Entering my first class of the school year, I claimed the desk closest to the door in anticipation of my mad dash to the next class. Notebook out, polite conversation conducted, my eyes wandered to the emergency instructions posted on the wall next to me. In addition to the typical instructions about the fire escape route and the course of action for a natural disaster, I found a section on what to do in a defend-in-place or active shooter situation.

As I completed the 10-minute dash from the ICC to Car Barn — working my way through the labyrinthine buildings and cursing the heat — a disturbing internal monologue played out in my head. I lamented the seemingly 100-degree afternoon and my new seat in the back between a sweaty football player and a girl whose laptop covered half my writing surface. Yet, the silver lining I came to was that if someone came in and started shooting, the 50 bodies obscuring my view of the front of the classroom would cover me.

Why would such a morbid thought come to my head? Open a newspaper, watch the news or scroll through your Facebook newsfeed; gun violence pervades the current state of affairs in the United States.

One may posit that I simply possess a twisted mind or should seriously stop visiting news sites before bed, but the specter of gun violence is inescapable.
I live in Washington, D.C., where 12 people were killed at the Navy Yard last year, and I have a penchant for movie theaters, where 12 people were killed in Aurora, Colo., in 2012. Beyond that, I am a college student with two sisters in college; one interns in a second-grade classroom and the other works fulltime coordinating undergraduate co-ops, and neither plans on leaving the world of education.

We all know the names — Columbine, Virginia Tech, Sandy Hook — but as unnerving as these names are, more alarming is the unknown name of the next school. We know that there will be another school shooting, as evidenced by the names that have come after Sandy Hook — Santa Monica College, UC Santa Barbara, Seattle Pacific and many more. What if that next school were my sister’s second-grade classroom? Or her future kindergarten one? What if that school were the one my older sister is about to start a doctoral program at? Or the one where she works at every day?
What if that school were Georgetown?

A school brimming with altruistic students who throw themselves into programs to raise funds for cancer research, tutor underserved kids, advocate for workers and pretty much everything else. A school cultivating flocks of future lawyers, doctors, financiers and politicians.

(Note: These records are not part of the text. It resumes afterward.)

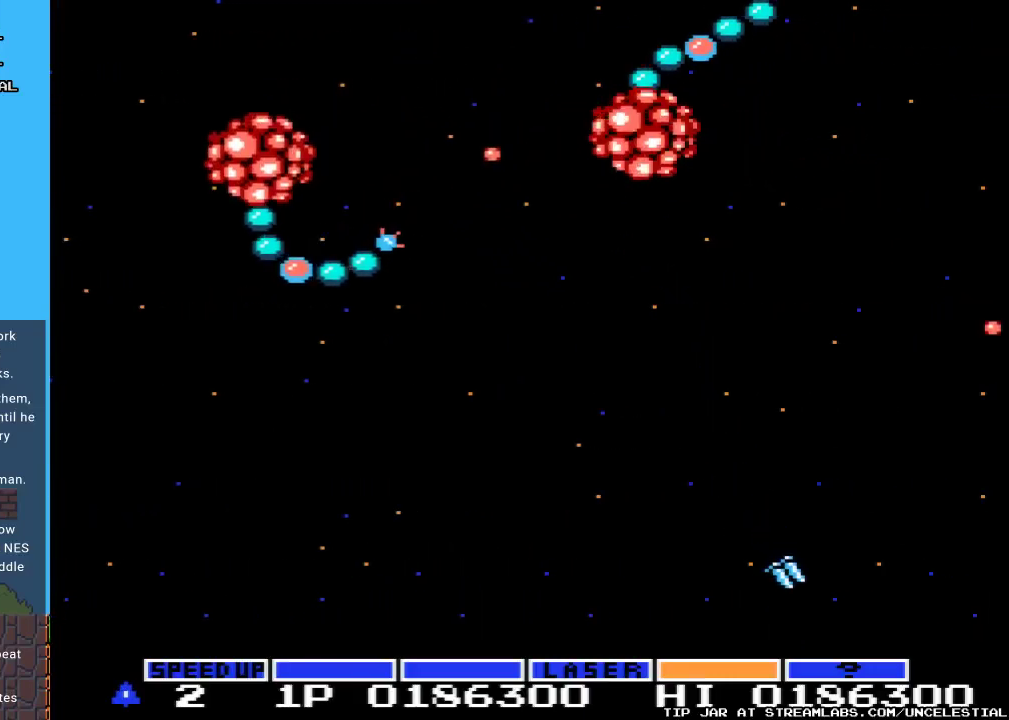
{"buttons": [], "events": [[433, "A", "up"]]}
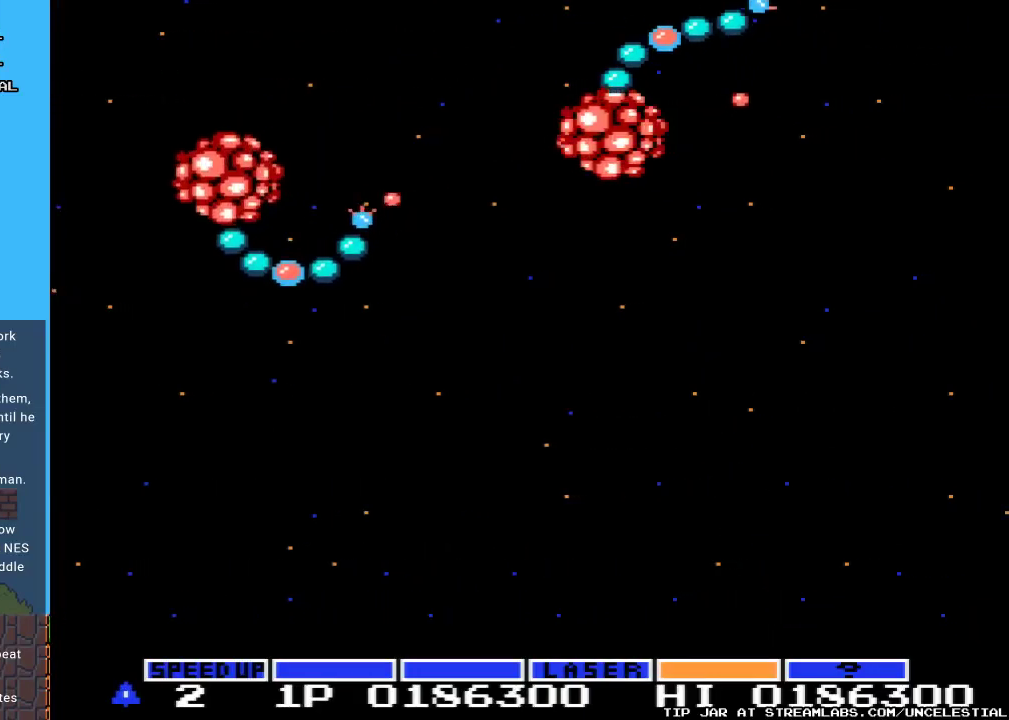
{"buttons": [], "events": []}
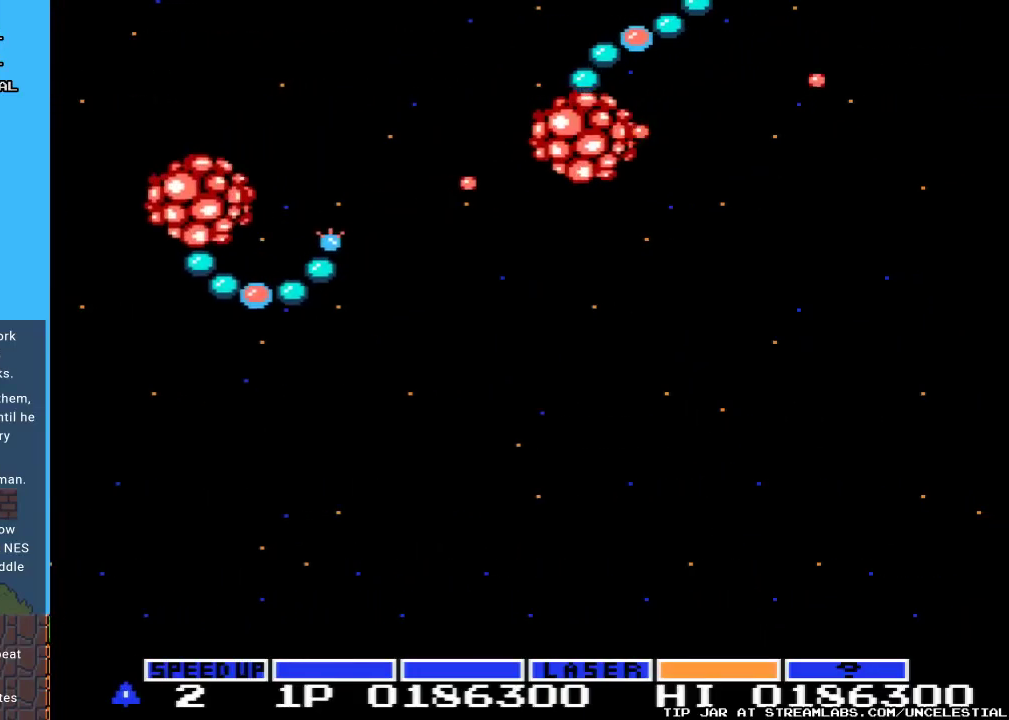
{"buttons": [], "events": []}
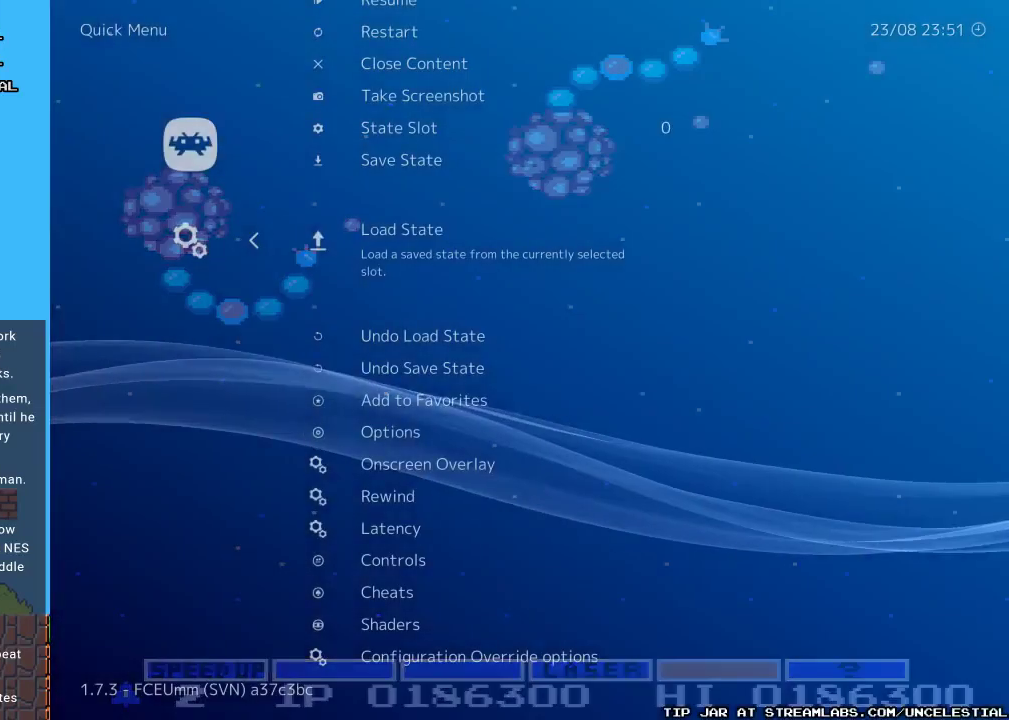
{"buttons": [], "events": []}
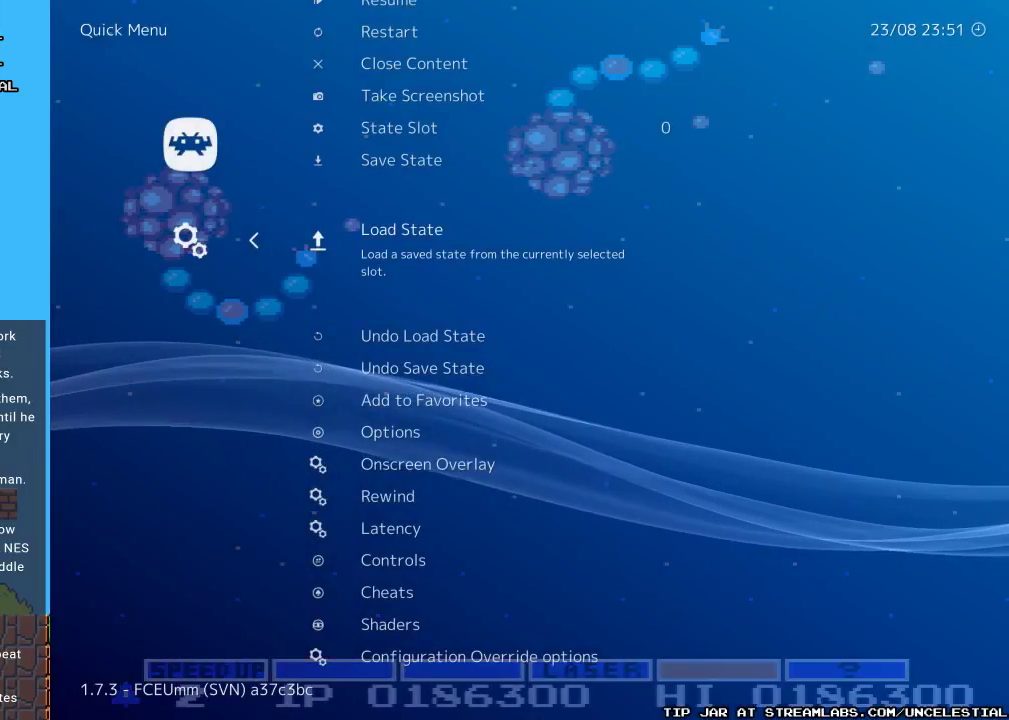
{"buttons": ["B"], "events": [[500, "B", "down"]]}
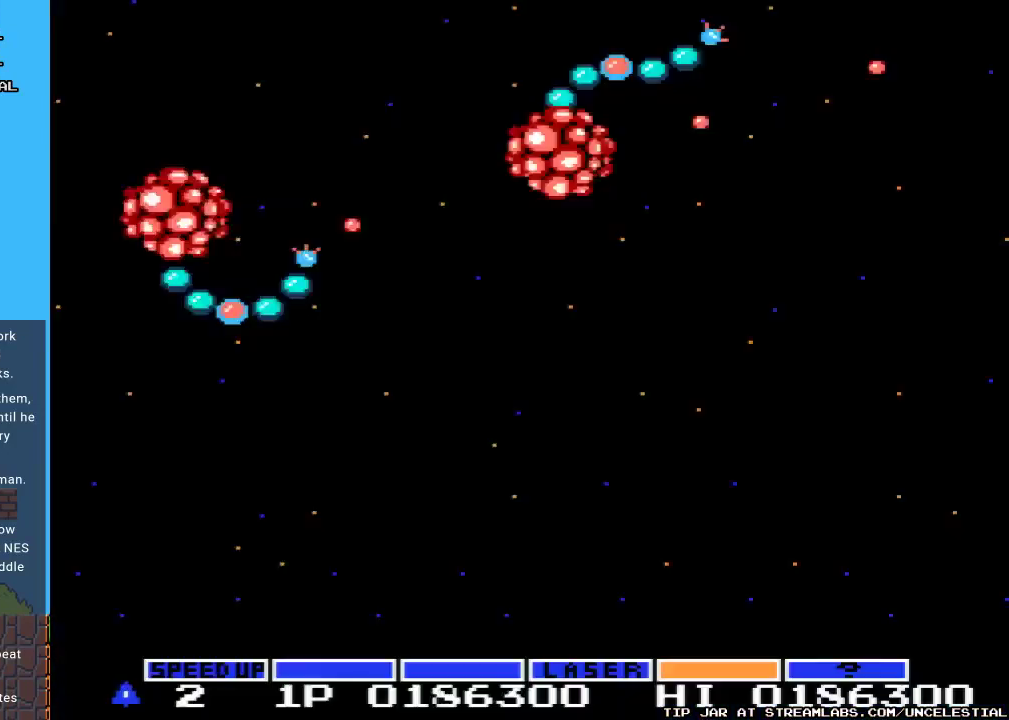
{"buttons": ["START"], "events": [[133, "B", "up"], [400, "START", "down"]]}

Despite the prevalence of gun violence in this country, it remains an issue untouched by the Georgetown community. Not one of my professors went over the instructions on the signs posted by every classroom door; none of the campus ministry organizations tabling in Red Square last week recruited students for a campaign against gun violence; none of the more than 200 co-curricular clubs and activities on campus cater to this issue.

What will it take for the Georgetown community to raise its voice against the explosion of gun violence in our country?

As the person sitting closest to the door in all but one of my classes, I am praying that I won’t be told to defend in place in an active shooter situation.

Jade Walsh is a senior in the College.